A good many of you have asked me to weigh in on the oil and gas money diversion referendum next Tuesday. As most of you know, I do not endorse or disavow issues or candidates. My purpose is to inform and entertain you as to the goings on in the world of Alabama politics. Therefore, allow me to explain this situation and the impending referendum offered by the Legislature.
There was a television series that enthralled me several decades ago called “Rich Man, Poor Man.” It was a series about two brothers. One did well, the other faired poorly. Our state budgets are similar. We have one budget, the Education Budget, which receives 70 percent of all tax revenues. It is the rich man. The General Fund garners 30 percent of the revenues. It is the poor man.
When I first went to the Legislature in 1982 both budgets were equal. Over the past 30 years the Education Budget has incrementally grown to 70 percent of the state’s income. Why? Because the growth taxes, sales and income, are earmarked for education. The poor General Fund has no growth taxes. Therefore, its income never goes up. It has seen no new revenue enhancement measures since George Wallace’s last term in the early 1980s.
However, about that time Alabama got a tremendous windfall. Exxon Mobil bought the royalty rights to our oil and gas reserves off the Gulf Coast. Fob James was governor. Fob will be forever remembered for his legacy in creating the oil and gas trust fund. He adroitly convinced the Legislature to put the windfall from the sale of our oil and gas heritage into a rainy day savings account. As a result, you were offered a constitutional amendment to save this oil money and place it into a trust where only the interest from could be spent. You approved the constitutional amendment overwhelmingly. Thus, we created the Alabama Trust Fund.
The interest from the trust fund goes to the General Fund to help it survive. You might say that the poor General Fund had a rich uncle that died and set up a trust fund for him. He is able to use the interest to live on because he has no other way of keeping up with the inflationary costs of everyday living expenses.
These expenses have risen exponentially over the past 30 years. If it were not for the interest from the Alabama Trust Fund, the General Fund could not survive. If you are going to have state troopers, the cost of cars, gas, and tires go up. If you are going to house prisoners, you have to employ guards to watch them, maintain buildings to house them, and, unfortunately, you have to feed them. However, the most devastating cost to the poor man General Fund is Medicaid. It now provides for over 70 percent of all nursing home patients and 50 percent of all births in the state. It consumes 35 percent of the poor General Fund’s income.
The Legislature knew the day of reckoning was coming. It was delayed three years because of federal stimulus money. However, the chickens have finally come home to roost.
Gov. Bentley saw the train wreck coming and floated a solution to merge the two budgets into one. It was not well received by the Legislature or the education community. It was quickly shot down. At least Bentley had a plan and faced the problem head on. The legislature did not. They simply punted and kicked the can down the road.

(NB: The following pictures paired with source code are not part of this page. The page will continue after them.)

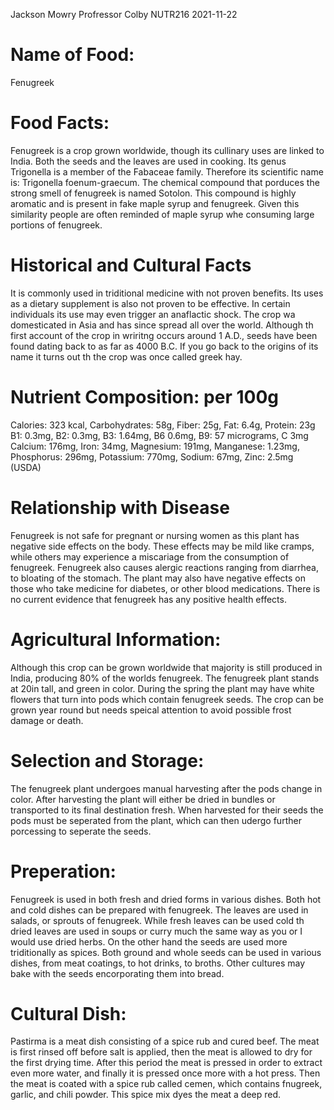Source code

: Jackson Mowry
Profressor Colby
NUTR216
2021-11-22

* Name of Food:
Fenugreek
* Food Facts:
Fenugreek is a crop grown worldwide, though its cullinary uses are linked to India. Both the seeds and the leaves are used in cooking. Its genus Trigonella is a member of the Fabaceae family. Therefore its scientific name is: Trigonella foenum-graecum.
The chemical compound that porduces the strong smell of fenugreek is named Sotolon. This compound is highly aromatic and is present in fake maple syrup and fenugreek. Given this similarity people are often reminded of maple syrup whe consuming large portions of fenugreek.
* Historical and Cultural Facts
It is commonly used in triditional medicine with not proven benefits. Its uses as a dietary supplement is also not proven to be effective. In certain individuals its use may even trigger an anaflactic shock.
The crop wa domesticated in Asia and has since spread all over the world. Although th first account of the crop in wriritng occurs around 1 A.D., seeds have been found dating back to as far as 4000 B.C. If you go back to the origins of its name it turns out th the crop was once called greek hay.
* Nutrient Composition: per 100g
Calories: 323 kcal, Carbohydrates: 58g, Fiber: 25g, Fat: 6.4g, Protein: 23g
B1: 0.3mg, B2: 0.3mg, B3: 1.64mg, B6 0.6mg, B9: 57 micrograms, C 3mg
Calcium: 176mg, Iron: 34mg, Magnesium: 191mg, Manganese: 1.23mg, Phosphorus: 296mg, Potassium: 770mg, Sodium: 67mg, Zinc: 2.5mg (USDA)
* Relationship with Disease
Fenugreek is not safe for pregnant or nursing women as this plant has negative side effects on the body. These effects may be mild like cramps, while others may experience a miscariage from the consumption of fenugreek. Fenugreek also causes alergic reactions ranging from diarrhea, to bloating of the stomach. The plant may also have negative effects on those who take medicine for diabetes, or other blood medications. There is no current evidence that fenugreek has any positive health effects.
* Agricultural Information:
Although this crop can be grown worldwide that majority is still produced in India, producing 80% of the worlds fenugreek. The fenugreek plant stands at 20in tall, and green in color. During the spring the plant may have white flowers that turn into pods which contain fenugreek seeds. The crop can be grown year round but needs speical attention to avoid possible frost damage or death.
* Selection and Storage:
The fenugreek plant undergoes manual harvesting after the pods change in color. After harvesting the plant will either be dried in bundles or transported to its final destination fresh. When harvested for their seeds the pods must be seperated from the plant, which can then udergo further porcessing to seperate the seeds.
* Preperation:
Fenugreek is used in both fresh and dried forms in various dishes. Both hot and cold dishes can be prepared with fenugreek. The leaves are used in salads, or sprouts of fenugreek. While fresh leaves can be used cold th dried leaves are used in soups or curry much the same way as you or I would use dried herbs.
On the other hand the seeds are used more triditionally as spices. Both ground and whole seeds can be used in various dishes, from meat coatings, to hot drinks, to broths. Other cultures may bake with the seeds encorporating them into bread.
* Cultural Dish:
Pastirma is a meat dish consisting of a spice rub and cured beef. The meat is first rinsed off before salt is applied, then the meat is allowed to dry for the first drying time. After this period the meat is pressed in order to extract even more water, and finally it is pressed once more with a hot press. Then the meat is coated with a spice rub called cemen, which contains fnugreek, garlic, and chili powder. This spice mix dyes the meat a deep red.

The budget year that begins Oct. 1 was pieced together with a wing and a prayer. They want you to put the final piece in the puzzle for the upcoming budget year and the next two years until their term is up in 2016. They are asking you to borrow $435 million from your trust fund over the next three years to prevent the General Fund from starving.
The money will never be paid back because the poor General Fund has no way to pay it back. Furthermore, you are only delaying the inevitable. After you borrow the money for three years, you are back to square one. You will face the same dilemma in 2016. If you are going to have state troopers, prisons, courts, and Medicaid in Alabama the Legislature is going to have to find a way to pay for them.
My observations over the years lead me to the conclusion that you, the Alabama voters, are more perceptive, knowledgeable, and conservative than some folks believe. My prognosis is that the few of you who show up to vote on this single issue Tuesday will disapprove of borrowing the money.